Sega Corporation, the gaming company behind hit products Sonic the Hedgehog, Yakuza and Virtua Fighter, said it plans to soon release a Web3-based game despite news reports and speculation the company was pulling out of blockchain-based gaming.

A Bloomberg report on Friday said the company is “shelving plans to develop its own games in that genre at least for now,” citing an interview with Sega co-Chief Operating Officer Shuji Utsumi. 

However, Utsumi, who has been with the company almost 30 years and helped launch the Sega Dreamcast console in the U.S., said in an email response to questions that the company’s strategy around blockchain had been misconstrued.

Utsumi cited the development of a new blockchain-based game between Sega and social media platform Line, which was announced July 10, as an example. It would be “very strange” to assume that Sega was pulling back from blockchain technologies in light of the announcement of the deal with Line, he wrote in the email. 
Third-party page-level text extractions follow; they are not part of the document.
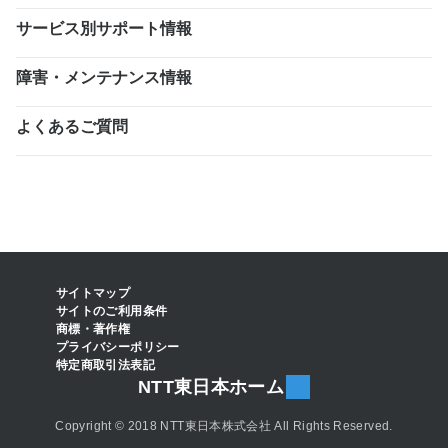
サービス別サポート情報
障害・メンテナンス情報
よくあるご質問
サイトマップ
サイトのご利用条件
商標・著作権
プライバシーポリシー
特定商取引法表記
NTT東日本ホーム
Copyright © 2018 NTT東日本株式会社 All Rights Reserved.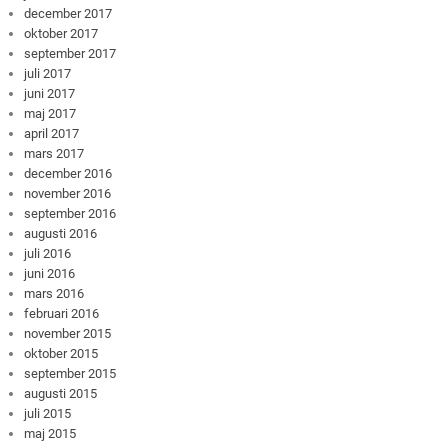
december 2017
oktober 2017
september 2017
juli 2017
juni 2017
maj 2017
april 2017
mars 2017
december 2016
november 2016
september 2016
augusti 2016
juli 2016
juni 2016
mars 2016
februari 2016
november 2015
oktober 2015
september 2015
augusti 2015
juli 2015
maj 2015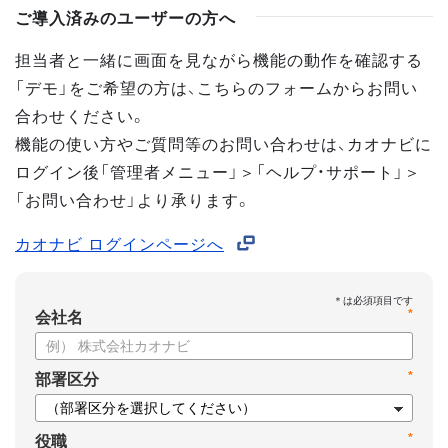
ご導入済みのユーザーの方へ
担当者と一緒に画面を見ながら機能の動作を確認する
「デモ」をご希望の方は、こちらのフォームからお問い
合わせください。
機能の使い方やご質問等のお問い合わせは、カオナビに
ログイン後「管理者メニュー」＞「ヘルプ・サポート」＞
「お問い合わせ」より承ります。
カオナビ ログインページへ
*
会社名
*
部署区分
*
役職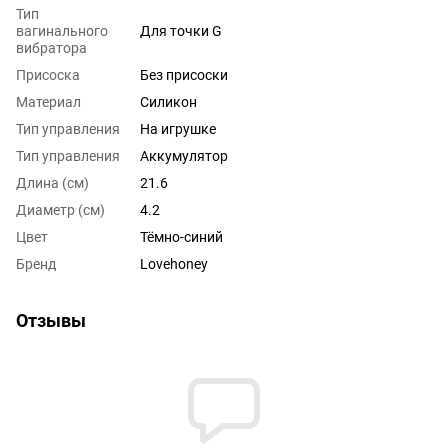
Тип
вагинального
Для точки G
вибратора
Присоска
Без присоски
Материал
Силикон
Тип управления
На игрушке
Тип управления
Аккумулятор
Длина (см)
21.6
Диаметр (см)
4.2
Цвет
Тёмно-синий
Бренд
Lovehoney
Отзывы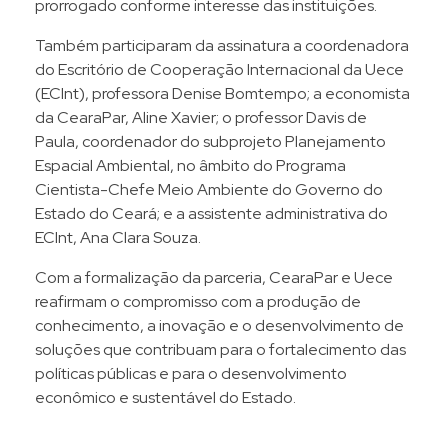
prorrogado conforme interesse das instituições.
Também participaram da assinatura a coordenadora
do Escritório de Cooperação Internacional da Uece
(ECInt), professora Denise Bomtempo; a economista
da CearaPar, Aline Xavier; o professor Davis de
Paula, coordenador do subprojeto Planejamento
Espacial Ambiental, no âmbito do Programa
Cientista-Chefe Meio Ambiente do Governo do
Estado do Ceará; e a assistente administrativa do
ECInt, Ana Clara Souza.
Com a formalização da parceria, CearaPar e Uece
reafirmam o compromisso com a produção de
conhecimento, a inovação e o desenvolvimento de
soluções que contribuam para o fortalecimento das
políticas públicas e para o desenvolvimento
econômico e sustentável do Estado.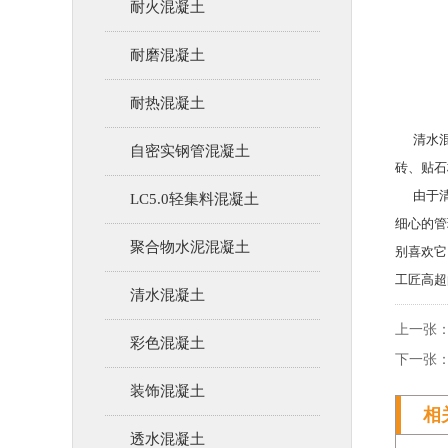
耐火混凝土
耐磨混凝土
耐热混凝土
清水混凝
自密实钢管混凝土
砖、贴石
由于清水
LC5.0轻集料混凝土
细心的管
聚合物水泥混凝土
别喜欢它
工匠高超
清水混凝土
上一张：
彩色混凝土
下一张：
装饰混凝土
相
透水混凝土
Utsumi said the company’s business strategy includes Web3 — a new phase of the internet built around decentralized blockchain technologies, the metaverse, and non-fungible tokens (NFTs).
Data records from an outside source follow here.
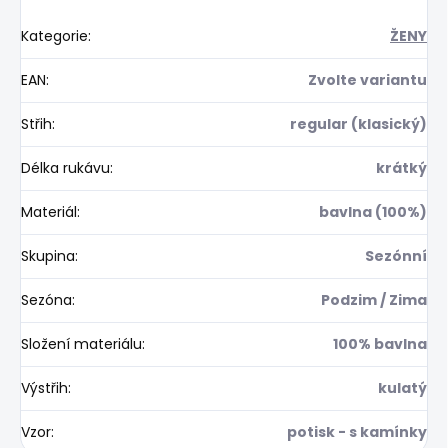
Kategorie
:
ŽENY
EAN
:
Zvolte variantu
Střih
:
regular (klasický)
Délka rukávu
:
krátký
Materiál
:
bavlna (100%)
Skupina
:
Sezónní
Sezóna
:
Podzim / Zima
Složení materiálu
:
100% bavlna
Výstřih
:
kulatý
Vzor
:
potisk - s kamínky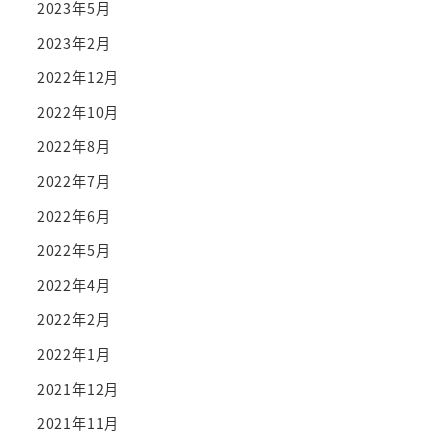
2023年5月
2023年2月
2022年12月
2022年10月
2022年8月
2022年7月
2022年6月
2022年5月
2022年4月
2022年2月
2022年1月
2021年12月
2021年11月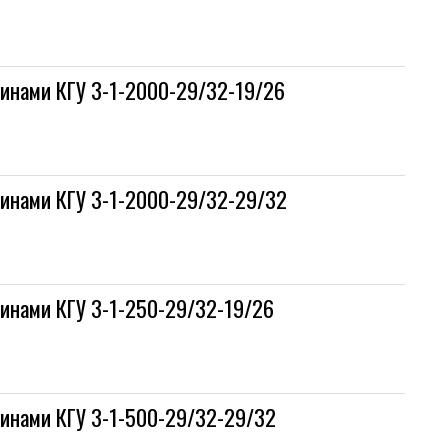
винами КГУ 3-1-2000-29/32-19/26
винами КГУ 3-1-2000-29/32-29/32
винами КГУ 3-1-250-29/32-19/26
винами КГУ 3-1-500-29/32-29/32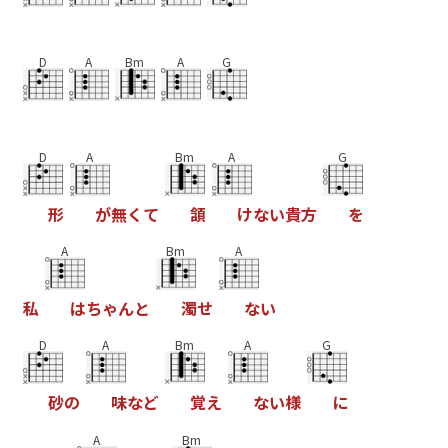
D
A
Bm
A
G
D
A
Bm
A
G
形
が
無
く
て
頷
け
な
い
貴
方
を
A
Bm
A
私
は
ち
ゃ
ん
と
濁
せ
な
い
D
A
Bm
A
G
砂
の
味
な
ど
覚
え
な
い
様
に
A
Bm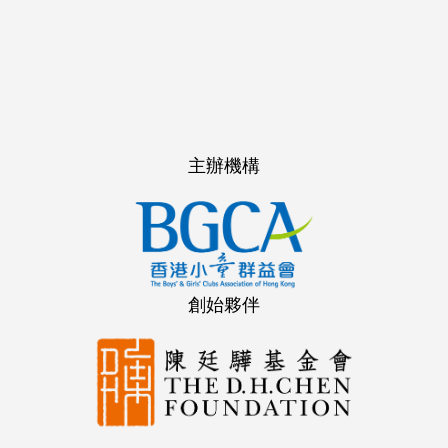
主辦機構
創始夥伴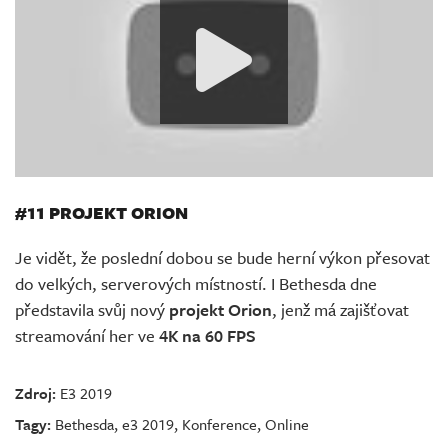
#11 PROJEKT ORION
Je vidět, že poslední dobou se bude herní výkon přesovat
do velkých, serverových místností. I Bethesda dne
představila svůj nový
projekt Orion
, jenž má zajišťovat
streamování her ve
4K na 60 FPS
Zdroj:
E3 2019
Tagy:
Bethesda
,
e3 2019
,
Konference
,
Online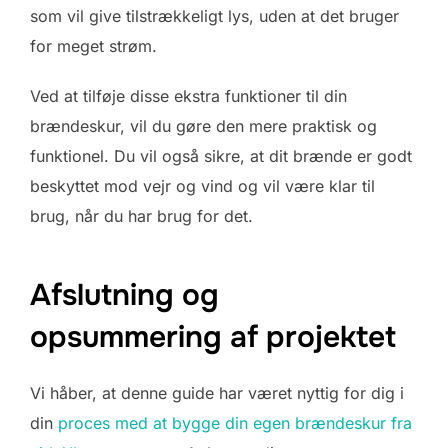
som vil give tilstrækkeligt lys, uden at det bruger
for meget strøm.
Ved at tilføje disse ekstra funktioner til din
brændeskur, vil du gøre den mere praktisk og
funktionel. Du vil også sikre, at dit brænde er godt
beskyttet mod vejr og vind og vil være klar til
brug, når du har brug for det.
Afslutning og
opsummering af projektet
Vi håber, at denne guide har været nyttig for dig i
din
proces med at bygge din egen brændeskur fra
In an interview at the IVS Crypto 2023 conference in the Japanese city of Kyoto on June 29, Utsumi said that Web3 is among a number of technologies the company is exploring. 
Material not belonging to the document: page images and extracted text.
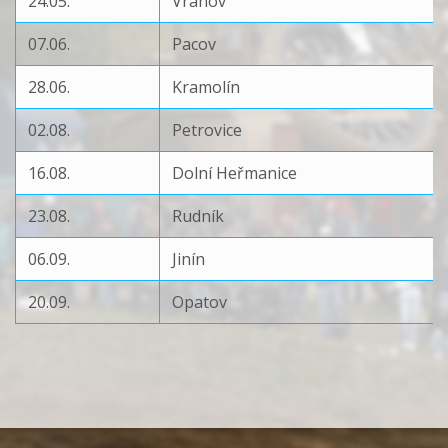
24.05.
Vranov
07.06.
Pacov
28.06.
Kramolín
02.08.
Petrovice
16.08.
Dolní Heřmanice
23.08.
Rudník
06.09.
Jinín
20.09.
Opatov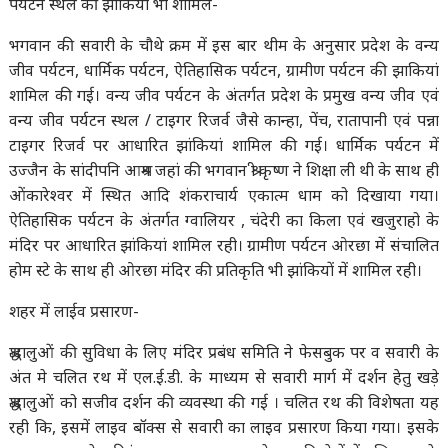
पर्यटन स्थल की झाकियाँ भी शामिल-
भगवान की सवारी के चौथे क्रम में इस बार थीम के अनुसार प्रदेश के वन्य
जीव पर्यटन, धार्मिक पर्यटन, ऐतिहासिक पर्यटन, ग्रामीण पर्यटन की झाकियां
शामिल की गई। वन्य जीव पर्यटन के अंतर्गत प्रदेश के प्रमुख वन्य जीव एवं
वन्य जीव पर्यटन स्थल / टाइगर रिजर्व जैसे कान्हा, पेंच, रातापानी एवं पन्ना
टाइगर रिजर्व पर आधारित झांकियां शामिल की गई। धार्मिक पर्यटन में
उज्जैन के सांदीपनि आश्रम जहां की भगवान श्री कृष्ण ने शिक्षा ली थी के साथ ही
ओंकारेश्वर में स्थित आदि शंकराचार्य एकात्म धाम को दिखाया गया।
ऐतिहासिक पर्यटन के अंतर्गत ग्वालियर , चंदेरी का किला एवं खजुराहो के
मंदिर पर आधारित झांकियां शामिल रही। ग्रामीण पर्यटन ओरछा में संचालित
होम स्टे के साथ ही ओरछा मंदिर की प्रतिकृति भी झांकियों में शामिल रही।
शहर में लाईव प्रसारण-
श्रद्धालुओं की सुविधा के लिए मंदिर प्रबंध समिति ने फेसबुक पर व सवारी के
अंत मे चलित रथ में एल.ई.डी. के माध्यम से सवारी मार्ग में दर्शन हेतु खड़े
श्रद्धालुओं को सजीव दर्शन की व्यवस्था की गई । चलित रथ की विशेषता यह
रही कि, इसमें लाइव बॉक्स से सवारी का लाइव प्रसारण किया गया। इसके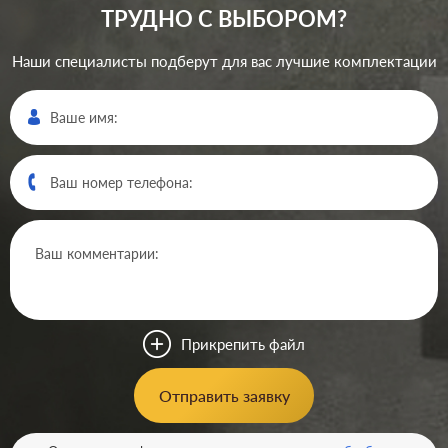
ТРУДНО С ВЫБОРОМ?
Наши специалисты подберут для вас лучшие комплектации
Прикрепить файл
Отправить заявку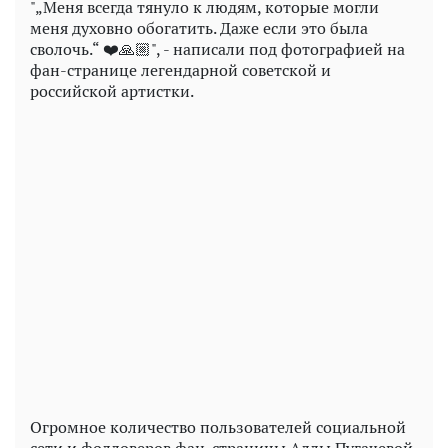
"„Меня всегда тянуло к людям, которые могли
меня духовно обогатить. Даже если это была
сволочь.“ ❤️🙏🏼", - написали под фотографией на
фан-странице легендарной советской и
российской артистки.
Play
Video
Огромное количество пользователей социальной
сети и фолловеров фан-страницы Аллы Пугачевой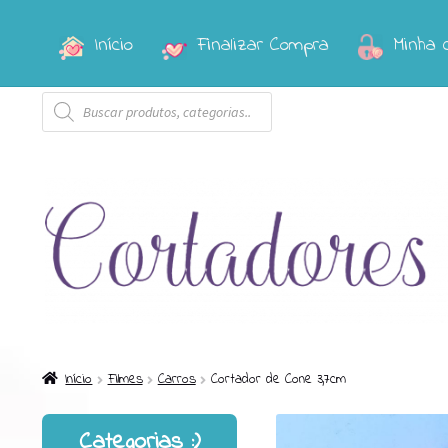
Início
Finalizar Compra
Minha 
Pular
Pular
para
para
Pesquisar
navegação
o
produtos
conteúdo
Início
Filmes
Carros
Cortador de Cone 3,7cm
Categorias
“We are not trying to be a Web 3 company,” said Utsumi. Instead, Web3 technologies such as the blockchain and NFTs are “functions” that the company will continue to explore as a way to grow its business and expand the potential of its intellectual property (IP), he said. 

“That’s why I’d say we are Web 2.5,” he added. “2.3 or 2.7 — somewhere in the middle.”

Block investing

He said the company’s strategy is to invest in Web3 projects, which includes licensing the company’s IP for certain game titles to blockchain-based developers that it trusts to maintain its quality standards and meet the expectations of fans.

“Blockchain technology can definitely make a big contribution to the growth of the [gaming] industry, and we are seriously evaluating that potential by investing in several initiatives, be it by investing in a fund as a limited partner or by investing in the developers,” Utsumi said.

He added the strategy is a “transmedia” approach, which involves building on a specific title across various platforms, be it games for a console, arcade, PC or mobile, collectibles, film, music, or even now self-creation gaming platforms such as Roblox.

“In theory, NFTs can be a medium to connect these various transmedia activities,” Utsumi said. “It would be nice if we could connect with our fans using the blockchain, we just don’t know how yet. We are still learning.”

One example of Sega’s transmedia approach is the IP licensing agreement between Sega, blockchain game developer Double Jump Tokyo and decentralized blockchain gaming platform Oasys. Together, the three companies are developing the Sega arcade titled Sangokushi Taisen — Three Kingdoms — into a blockchain-based game. 

The hybrid digital and physical collectibles game, originally released by Sega in 2005, is based on the warring “Three Kingdoms” period of Chinese history. The gameplay allows two players to engage in battle based on the strengths of the cards in the deck they hold. A hugely popular staple of arcades in Japan and throughout Asia, the franchise has reportedly sold over 500 million units of the physical cards used in the game. 

“The business we do now will be similar to the process behind Three Kingdoms,” Utsumi said. The company will select titles, such as arcade franchises, that are popular in Asia — a market with gamers that tend to see incorporation of blockchain technology into their favorite titles as a “form of entertainment,” Utsumi said, rather than the “evil” it can be perceived as in the west.

Therefore, while there is accuracy in reports that franchises such as Sonic the Hedgehog — household names in western markets — are still some way from incorporation onto the blockchain, Sega remains in what Utsumi describes as a “searching mode” for Web3 gaming initiatives that may prove popular elsewhere.

“We are trying not to offend people, but eventually — technology-wise — the blockchain is going to be really helpful to really enhance the experience of gamers,” Utsumi said. 

“But we also understand the sentiment of Western gamers. So we are trying to figure out what is the best way by having this kind of initiative first targeted more to the Asian market.”

On Monday, Sega announced an IP licensing agreement with Line Next Inc. — an NFT-focused branch of Tokyo-based social media platform Line Corp. — for the development of “one of SEGA’s immensely popular game IPs” into a Web3 game. The IP in question has yet to be confirmed. 

Sega is part of the publicly traded Sega Sammy Holdings group, which has a market capitalization of US$4.55 billion and reported yearly revenue of US$2.68 billion in 2022, down from US$2.7 billion the prior year. The shares have risen 25% in the past 12 months.